Thomas Freeman was a farm labourer who born in Newton Purcell, Oxfordshire in 1855.  He was the son of an agricultural labourer, Joseph Freeman (1820-1883) and Sarah Grant (1820-1885), who had married in Sarah’s home county of Warwickshire on 5th November 1839, and then moved back to Oxfordshire, where Thomas’s grandfather also lived with them: William Freeman (1787-1864), who had also been a farm labourer.  The years 1853 to 1862 were known as the golden age of English agriculture, but the end of the American Civil War in 1865 opened up the American prairies to agriculture, and improving transport links between American and England allowed for grain and produce to be imported into England in increasing volume, and this caused a great depression in British farming.  Thomas had worked on farms since he was a boy, but was forced by reasons of economy to move North in search of work.  In 1872 he moved to Aberford, and continued to work as an agricultural labourer.  In 1878, he had an illegitimate son, and in 1879 married Mary Johnson (1858-1933), pictured below.  He had eleven children with Mary between 1878 and 1902, ten of whom lived into adulthood.  Unable to support his growing family as a farm labourer, Thomas opted to start work at Peckfield Colliery, and walked to work from Ratten Row, Aberford. 

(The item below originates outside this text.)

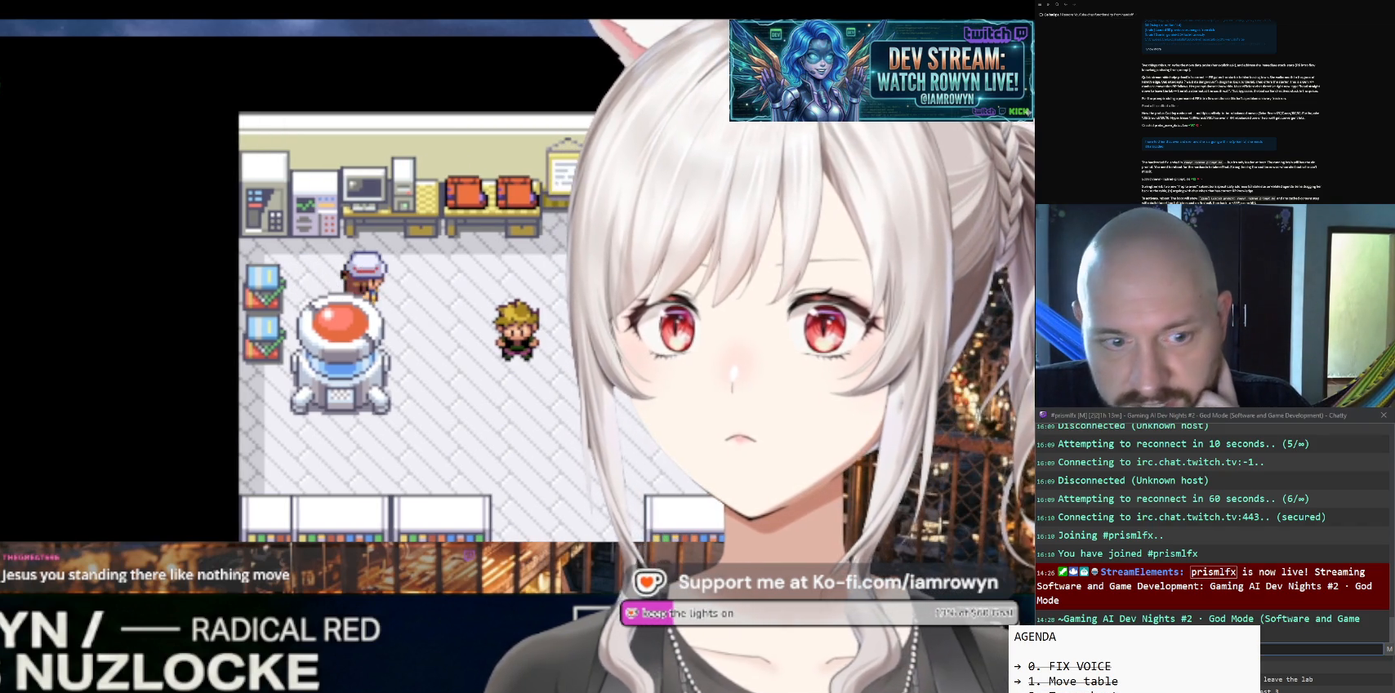
{"buttons": ["DPAD_RIGHT"], "events": []}
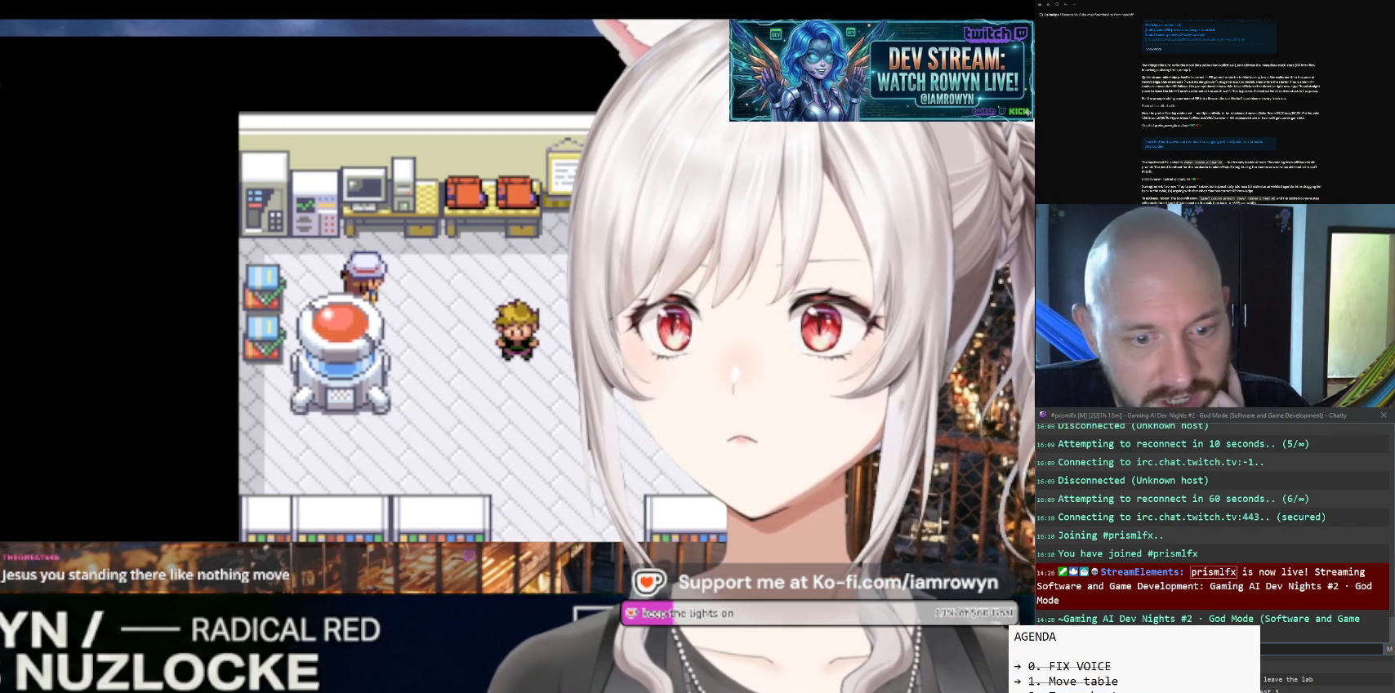
{"buttons": ["DPAD_RIGHT"], "events": []}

Thomas was in the lower seam of the pit, in the Black Bed, on the day of the disaster.  Although he was 41 years-old, he was working with the young lads under the supervision of Robert Henry Nevins, as he was new to coal mining.  After the explosion, he would have been plunged into darkness, knocked unconscious for about an hour by afterdamp gas, forced to crawl up a stone ventillation drift since the lift was inoperable, and the 11 survivors from the Black Bed were barely able to make their way to the Beeston Bed shaft, as they were exhausted and sick from the effects of afterdamp gas.  Thomas escaped the mine around noon with three other miners from Aberford: Thomas Nutton, William Camply and Joe Wilson.  He never returned to coal mining after the disaster, and went back to working as an agricultural labourer in Aberford and Lotherton, before working as a labourer in the Limestone Quarry.  Thomas passed away in Aberford on 24th August 1928, aged 73.